__EXPLORE THE MATERIAL__.
a) In the boxing discussion, how many times did Carnera go down in the fight with Baer?
b) List the qualities that the boxing discussion grants Carnera for repeatedly getting up in the Baer fight.
c) Summarize the boxing discussion in two sentences.

__PAGE TEXT__.
--------------------

His own manager said he was chinny so they kept him away from punchers as much as possible. Source Paul Gallico Stribling and Sharkey both dropped him.
Max had the Braddock fight in the bag. I think he couldn't work up the rage to destroy him and put him away and Braddock made him pay for that. https://streamable.com/kb39i (Turn sound up)
I have watched the fight and while Baer was was striking him cleanly, it's not like he was noticeably hitting him or swinging any harder than when he was fighting other opponents. I mean, it's a great description, shockwave haymakers making his body fly in all directions but these are heavyweights here and if you look at modern day fight films (and before anyone jumps on me for being biased against old time fighters filmed in black and white, I'm talking about modern day technology here, rather than modern fighters) and watch the impact of punches in slow mo or even super slow mo, then you will see exactly the same thing you described and in greater detail. Faces been contorted out of shape, neck muscles twisting and whole bodies vibrating like they have been shot. Hard punches have just the same impact on the human body now as they had in Baer and Carnera's day. Anyway before we drift too far from the main point. I don't think it's a silly point to question Carnera's chin in the Baer fight (though your example comparing Carnera's chin and Mayweather footwork is a bit odd.) I haven't really studied Carnera's fighting career so you may well be right in saying he had a great chin but my point was I don't think a fight where he went down 11 times is a good demonstration of a good chin and I do think that is a valid query. Great resilience, conditioning and heart to keep getting up, yes ...... but great chin?

--------------------

__PROVIDED RECORDS__.
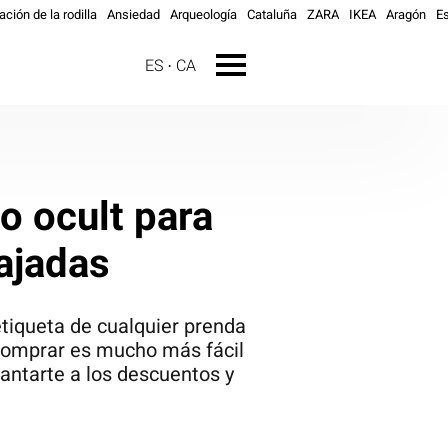
ación de la rodilla
Ansiedad
Arqueología
Cataluña
ZARA
IKEA
Aragón
E
ES
CA
o ocult para
ajadas
tiqueta de cualquier prenda
 comprar es mucho más fácil
lantarte a los descuentos y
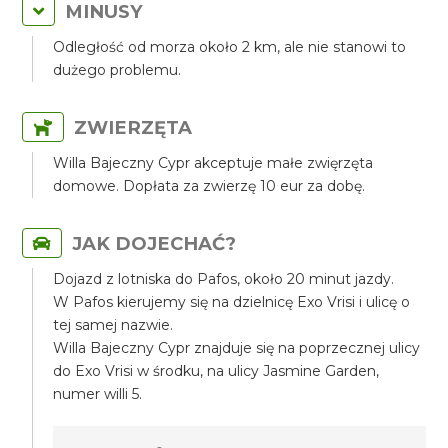
MINUSY
Odległość od morza około 2 km, ale nie stanowi to
dużego problemu.
ZWIERZĘTA
Willa Bajeczny Cypr akceptuje małe zwięrzęta
domowe. Dopłata za zwierzę 10 eur za dobę.
JAK DOJECHAĆ?
Dojazd z lotniska do Pafos, około 20 minut jazdy.
W Pafos kierujemy się na dzielnicę Exo Vrisi i ulicę o
tej samej nazwie.
Willa Bajeczny Cypr znajduje się na poprzecznej ulicy
do Exo Vrisi w środku, na ulicy Jasmine Garden,
numer willi 5.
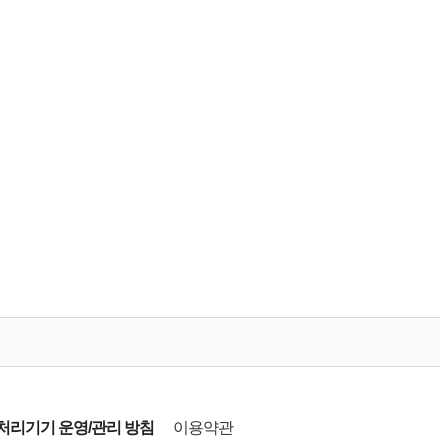
리기기 운영/관리 방침
이용약관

--------------------

__RESPONSES FOR EACH TASK__.
a) 11 times.

b) Resilience, conditioning, heart

c) One view in the discussion holds that Max had the Braddock fight in the bag but paid for failing to put Braddock away. Another contributor argues that Baer's punches on Carnera looked like hard punches in modern slow-motion footage, and questions whether going down 11 times shows a great chin rather than resilience, conditioning and heart.